* PROBLEM STATEMENT
From first line to last, copy the listing exactly and omit its pictures.
=== Section Start ===
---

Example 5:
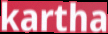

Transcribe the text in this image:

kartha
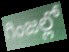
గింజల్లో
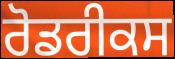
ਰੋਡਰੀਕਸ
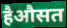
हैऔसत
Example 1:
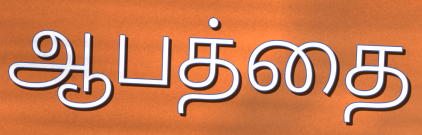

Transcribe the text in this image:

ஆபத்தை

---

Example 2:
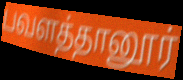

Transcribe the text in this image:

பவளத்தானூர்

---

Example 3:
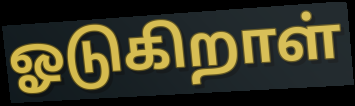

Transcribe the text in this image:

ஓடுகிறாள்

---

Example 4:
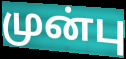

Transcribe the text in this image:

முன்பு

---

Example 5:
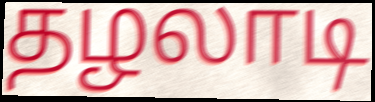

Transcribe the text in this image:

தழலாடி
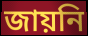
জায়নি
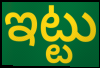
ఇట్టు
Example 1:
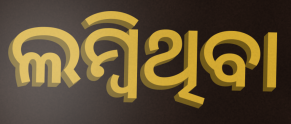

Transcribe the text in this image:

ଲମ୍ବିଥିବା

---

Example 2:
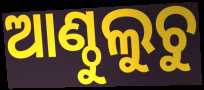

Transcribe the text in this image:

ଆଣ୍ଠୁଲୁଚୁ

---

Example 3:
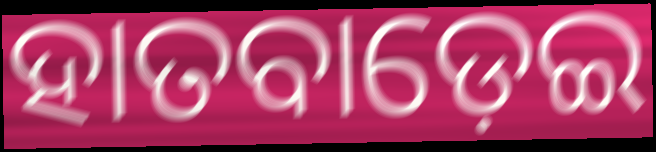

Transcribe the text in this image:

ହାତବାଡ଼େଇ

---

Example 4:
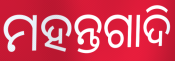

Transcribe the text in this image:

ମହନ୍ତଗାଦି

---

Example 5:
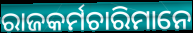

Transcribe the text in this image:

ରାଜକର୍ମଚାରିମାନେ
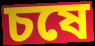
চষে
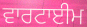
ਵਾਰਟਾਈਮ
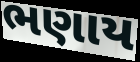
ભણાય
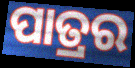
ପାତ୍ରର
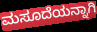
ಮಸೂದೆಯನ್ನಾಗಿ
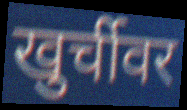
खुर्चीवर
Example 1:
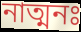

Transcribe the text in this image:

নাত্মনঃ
=== Section End ===
* TASK ANSWER
---

Example 5:

Transcribe the text in this image:

kartha
గింజల్లో
ਰੋਡਰੀਕਸ
हैऔसत
Example 1:

Transcribe the text in this image:

ஆபத்தை

---

Example 2:

Transcribe the text in this image:

பவளத்தானூர்

---

Example 3:

Transcribe the text in this image:

ஓடுகிறாள்

---

Example 4:

Transcribe the text in this image:

முன்பு

---

Example 5:

Transcribe the text in this image:

தழலாடி
জায়নি
ఇట్టు
Example 1:

Transcribe the text in this image:

ଲମ୍ବିଥିବା

---

Example 2:

Transcribe the text in this image:

ଆଣ୍ଠୁଲୁଚୁ

---

Example 3:

Transcribe the text in this image:

ହାତବାଡ଼େଇ

---

Example 4:

Transcribe the text in this image:

ମହନ୍ତଗାଦି

---

Example 5:

Transcribe the text in this image:

ରାଜକର୍ମଚାରିମାନେ
চষে
ਵਾਰਟਾਈਮ
ભણાય
ପାତ୍ରର
ಮಸೂದೆಯನ್ನಾಗಿ
खुर्चीवर
Example 1:

Transcribe the text in this image:

নাত্মনঃ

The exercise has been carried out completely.